Cushman & Wakefield Sees Co-Living Tipping Point

In a new report, the brokerage finds this niche asset class to be approaching the critical mass needed to attract significant institutional investment.
Image courtesy of Common

Major co-living operators currently have more than 4,000 beds, plus well over 9,300 beds in the pipeline, according to a new report by Cushman & Wakefield which finds that the niche asset class is coming of age.

Eight of the top operators in the space have a total of more than $2.6 billion in operations and property funding, the report finds. These companies include Bungalow, Common, Hubhaus, Ollie, Quarters, Starcity, The Collective and X Social Communities.

Cushman & Wakefield’s report surveys the burgeoning co-living scene and finds a confluence of drivers for the property type, from a nationwide housing crisis to a growing preference for flexible living arrangements among debt-strapped Millennials.

The brokerage reckons that settling into a co-living property can be up to 20 percent cheaper than living alone, when all the amenities and perks typically provided by such facilities are accounted for, such as fully furnished units, hosted community events and, in some cases, housekeeping.

At the same time, real estate owners can generate more revenue per square foot by squeezing residents into smaller spaces. The fact that this model could be seen as a win for both sides helps explain why an array of high-profile investors are backing co-living brands, including Aviva Investors and the Texas Employees Retirement System (Ollie); Raven Capital Management and Property Markets Group (X Social Communities); and SoftBank (WeWork sister brand WeLive).

Multi-Housing News recently spoke with Ollie co-founder Chris Bledsoe, whose shared living firm has around 30,000 beds planned or in discussion with more than $10 billion of total project capitalization.

Proving the concept

Within the U.S., Cushman & Wakefield sees the highest concentration of co-living spaces in New York, Los Angeles, Chicago, Boston, San Francisco and Washington, D.C., and predicts that significant amounts of capital will be deployed to deliver thousands of additional beds around the world over the next five years.

The agency argues that co-living is reaching a tipping point where the niche asset class may begin to attract deep-pocketed institutional investors who like the model and are sold on the idea of massive worldwide demand for shared accommodation.

It helps that a proof of concept exists in the form of a successful exit for British and Singaporean investors in Collective Old Oak, a 546-bedroom co-living development in London.
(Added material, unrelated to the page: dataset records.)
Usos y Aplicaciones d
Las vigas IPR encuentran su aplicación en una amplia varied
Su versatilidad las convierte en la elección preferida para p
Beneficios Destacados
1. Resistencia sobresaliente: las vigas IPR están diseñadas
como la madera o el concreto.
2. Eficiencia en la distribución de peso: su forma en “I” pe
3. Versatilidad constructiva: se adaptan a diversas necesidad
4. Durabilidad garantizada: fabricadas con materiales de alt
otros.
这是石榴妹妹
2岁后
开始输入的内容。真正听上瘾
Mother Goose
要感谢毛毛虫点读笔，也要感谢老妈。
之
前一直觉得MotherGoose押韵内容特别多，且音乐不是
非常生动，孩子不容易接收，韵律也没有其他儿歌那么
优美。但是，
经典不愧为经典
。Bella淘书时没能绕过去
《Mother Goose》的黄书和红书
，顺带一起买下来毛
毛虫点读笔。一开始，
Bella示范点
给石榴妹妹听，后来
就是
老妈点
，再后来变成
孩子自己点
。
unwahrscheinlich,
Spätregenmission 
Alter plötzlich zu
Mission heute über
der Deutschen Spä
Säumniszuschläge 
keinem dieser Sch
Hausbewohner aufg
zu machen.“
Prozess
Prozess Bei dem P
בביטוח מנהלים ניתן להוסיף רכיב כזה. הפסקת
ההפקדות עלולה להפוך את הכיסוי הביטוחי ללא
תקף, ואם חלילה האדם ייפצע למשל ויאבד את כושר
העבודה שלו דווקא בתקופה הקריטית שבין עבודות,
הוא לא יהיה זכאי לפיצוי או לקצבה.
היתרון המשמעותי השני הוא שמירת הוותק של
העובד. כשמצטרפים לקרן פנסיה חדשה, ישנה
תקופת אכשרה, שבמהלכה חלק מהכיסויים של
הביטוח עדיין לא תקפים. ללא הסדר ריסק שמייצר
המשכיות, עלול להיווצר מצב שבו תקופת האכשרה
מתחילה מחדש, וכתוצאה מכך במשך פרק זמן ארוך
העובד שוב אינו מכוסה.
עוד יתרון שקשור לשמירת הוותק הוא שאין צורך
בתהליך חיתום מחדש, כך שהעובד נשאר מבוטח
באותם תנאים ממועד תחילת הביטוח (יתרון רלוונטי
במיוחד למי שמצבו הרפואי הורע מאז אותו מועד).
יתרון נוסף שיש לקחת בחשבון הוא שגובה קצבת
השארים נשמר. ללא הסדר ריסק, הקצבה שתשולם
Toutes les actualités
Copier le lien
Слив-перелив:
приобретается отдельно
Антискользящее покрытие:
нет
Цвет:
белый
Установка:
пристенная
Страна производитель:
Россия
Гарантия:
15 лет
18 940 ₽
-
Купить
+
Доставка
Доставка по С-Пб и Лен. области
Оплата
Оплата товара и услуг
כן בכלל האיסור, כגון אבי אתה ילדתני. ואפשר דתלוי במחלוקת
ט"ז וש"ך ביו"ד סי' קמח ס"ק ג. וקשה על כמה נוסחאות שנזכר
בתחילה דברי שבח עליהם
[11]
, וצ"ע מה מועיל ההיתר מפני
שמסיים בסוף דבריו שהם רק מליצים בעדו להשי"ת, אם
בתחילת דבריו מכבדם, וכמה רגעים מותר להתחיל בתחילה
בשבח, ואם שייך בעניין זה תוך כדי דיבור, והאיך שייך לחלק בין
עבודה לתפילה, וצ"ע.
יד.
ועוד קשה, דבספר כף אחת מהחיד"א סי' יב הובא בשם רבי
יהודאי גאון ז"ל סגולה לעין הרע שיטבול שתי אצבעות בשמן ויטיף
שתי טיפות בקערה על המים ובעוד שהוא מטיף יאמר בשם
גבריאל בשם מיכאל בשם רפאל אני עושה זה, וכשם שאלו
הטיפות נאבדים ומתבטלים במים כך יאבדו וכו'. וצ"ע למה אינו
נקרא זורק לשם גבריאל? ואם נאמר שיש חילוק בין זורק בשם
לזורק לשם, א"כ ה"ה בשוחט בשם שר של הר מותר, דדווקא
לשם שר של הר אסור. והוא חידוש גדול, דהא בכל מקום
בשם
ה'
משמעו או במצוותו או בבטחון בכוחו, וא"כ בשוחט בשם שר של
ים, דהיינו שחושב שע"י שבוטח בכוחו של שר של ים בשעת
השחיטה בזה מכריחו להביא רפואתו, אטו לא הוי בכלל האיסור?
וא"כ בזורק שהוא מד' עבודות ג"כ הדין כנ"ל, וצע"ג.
The private investors who helped fund the development sold off their 75 percent stake to UK startup The Collective for $162.5 million.

Cushman & Wakefield eschews the term “micro-units,” which has no clear definition and carries possible negative connotations, in favor of co-living, which the report defines as “a type of intentional community of housing where multiple people share a single home with shared areas such as bathrooms, kitchens and living rooms as well as other amenities.”